The ADVANCE trial is an international multicenter study of 11,140 people with type 2 diabetes who were randomized to treatment with a fixed combination of perindopril and indapamide or matching placebo, in addition to current therapy.104 The primary end points were composites of major macrovascular and microvascular events, defined as death from CV disease, nonfatal stroke or nonfatal myocardial infarction, and new or worsening renal or diabetic eye disease, and analysis was by intention to treat. After a mean of 4.3 years of follow-up, the relative risk of a major macrovascular or microvascular event was reduced by 9% (P=.04). The separate reductions in macrovascular and microvascular events were similar but were not independently significant. The relative risk of death from CV disease was reduced by 18% (P=.03) and death from any cause was reduced by 14% (P=.03). There was no evidence that the effects of the study treatment differed by initial BP level or concomitant use of other treatments at baseline. While ADVANCE showed a benefit on mortality and macrovascular events, ACCORD did not.92 As with the nephropathy data, the reasons for this discrepancy are not yet apparent. It is not yet known whether the ACE/ARB combination will provide any greater CV benefit as the data from the diabetic subgroup are not yet available from ONTARGET. TRANSCEND, which studied candidates eligible for ONTARGET who were intolerant to ACE inhibitors, also has a large diabetic subgroup from whom the data are not yet available.
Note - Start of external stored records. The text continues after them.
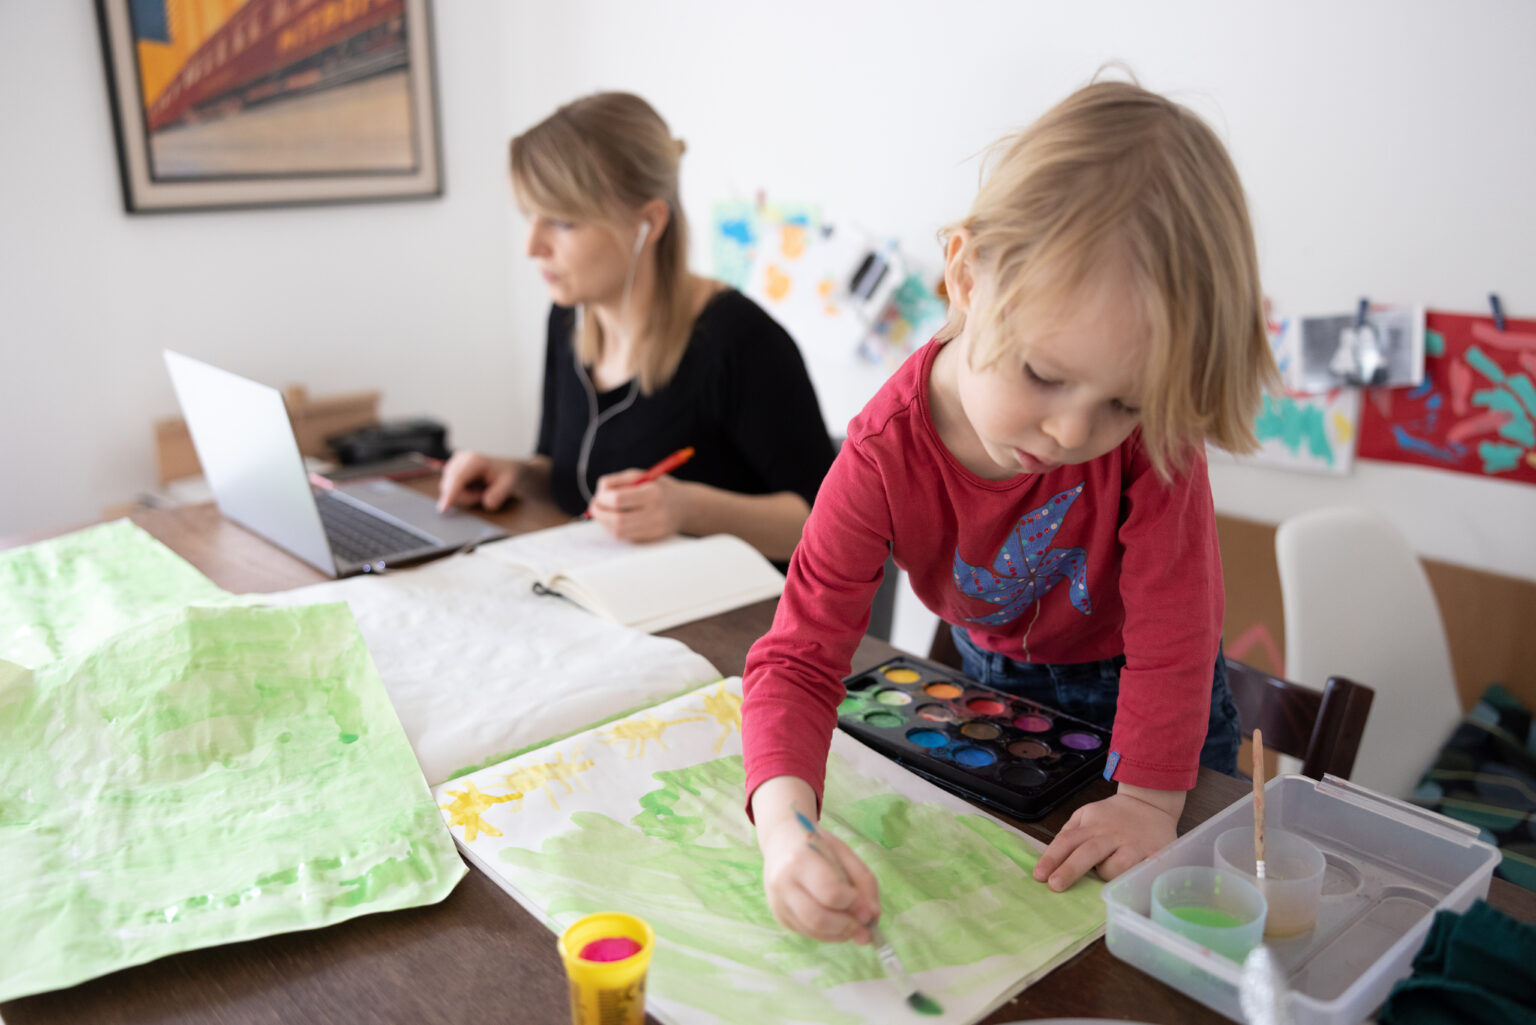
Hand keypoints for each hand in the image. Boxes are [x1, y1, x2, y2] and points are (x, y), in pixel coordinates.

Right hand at [437, 451, 519, 511]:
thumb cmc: (508, 474)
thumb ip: (499, 494)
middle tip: (483, 494)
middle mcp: (460, 459)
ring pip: (448, 490)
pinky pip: (449, 489)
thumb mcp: (509, 484)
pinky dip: (462, 493)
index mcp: (474, 460)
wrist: (507, 468)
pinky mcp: (451, 471)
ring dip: (465, 496)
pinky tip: (473, 488)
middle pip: (450, 486)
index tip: (444, 507)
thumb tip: (487, 502)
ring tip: (480, 490)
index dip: (450, 494)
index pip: (457, 478)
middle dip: (466, 497)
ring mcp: (454, 464)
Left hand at [586, 469, 686, 541]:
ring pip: (619, 532)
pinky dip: (615, 529)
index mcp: (652, 493)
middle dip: (600, 514)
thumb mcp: (640, 475)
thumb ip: (616, 482)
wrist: (685, 506)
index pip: (618, 500)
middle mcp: (655, 513)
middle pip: (617, 521)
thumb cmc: (658, 487)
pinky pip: (626, 537)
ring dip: (605, 523)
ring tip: (604, 513)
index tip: (599, 496)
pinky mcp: (652, 540)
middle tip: (595, 508)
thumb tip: (598, 495)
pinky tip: (617, 520)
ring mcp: (655, 529)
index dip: (602, 499)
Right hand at [752, 777, 879, 943]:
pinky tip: (839, 923)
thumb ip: (864, 881)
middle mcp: (783, 883)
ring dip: (841, 934)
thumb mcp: (845, 853)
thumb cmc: (817, 845)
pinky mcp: (780, 916)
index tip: (869, 910)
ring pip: (814, 931)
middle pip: (818, 918)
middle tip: (866, 929)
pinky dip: (830, 934)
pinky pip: (809, 934)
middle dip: (847, 927)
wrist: (781, 841)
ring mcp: (778, 902)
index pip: (829, 892)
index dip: (853, 904)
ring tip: (856, 926)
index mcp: (801, 859)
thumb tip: (873, 916)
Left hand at [1032, 784, 1182, 890]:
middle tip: (1054, 886)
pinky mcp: (1152, 855)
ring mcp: (1132, 845)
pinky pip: (1137, 873)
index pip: (1067, 840)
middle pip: (1087, 852)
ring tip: (1106, 871)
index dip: (1051, 858)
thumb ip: (1070, 833)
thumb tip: (1051, 857)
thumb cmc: (1114, 816)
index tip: (1039, 875)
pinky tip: (1127, 880)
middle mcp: (1110, 834)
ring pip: (1114, 866)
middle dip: (1069, 870)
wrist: (1151, 803)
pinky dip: (1128, 879)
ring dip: (1105, 875)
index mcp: (1091, 823)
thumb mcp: (1087, 815)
A potential challenge in demonstrating a CV benefit of RAAS blockade in diabetes is that it may need to be initiated very early, to block the effects of the angry fat, and be of long duration to prevent the end-organ damage in the heart. Nonetheless, once heart failure is present, RAAS inhibition clearly has an impact on multiple CV outcomes, whether the person has diabetes mellitus or not.105 The argument for early RAAS blockade to prevent the development of heart failure is well grounded in animal data. The aging mouse model has been used to demonstrate that chronic RAAS inhibition reduces cardiac fibrosis, which would then help to prevent the diastolic dysfunction that progresses to heart failure.106 This effect is likely mediated both through inhibition of the local and circulating RAAS. An overactive cardiac RAAS promotes heart remodeling through the development of left ventricular hypertrophy (LVH) and myocardial fibrosis and leads to an increase in perivascular inflammation that is associated with worsening of the myocardial fibrosis.107 Increased activity of the circulating RAAS, such as that promoted by the angry fat, contributes to the development of volume overload and vasoconstriction, with consequent increases in left ventricular diastolic filling pressures and increased stress on the stiff heart.108,109 Despite the clearly beneficial effects of RAAS blockade on the underlying pathophysiology, the clinical trial data do not yet show the expected benefits on CV outcomes. Thus, many questions remain as we work to determine a clinical strategy for optimal RAAS blockade. The fact that none of our current therapies provide complete RAAS inhibition raises the possibility that the addition of a DRI to the currently utilized combinations may have further benefit.110 Studies are ongoing to test this strategy.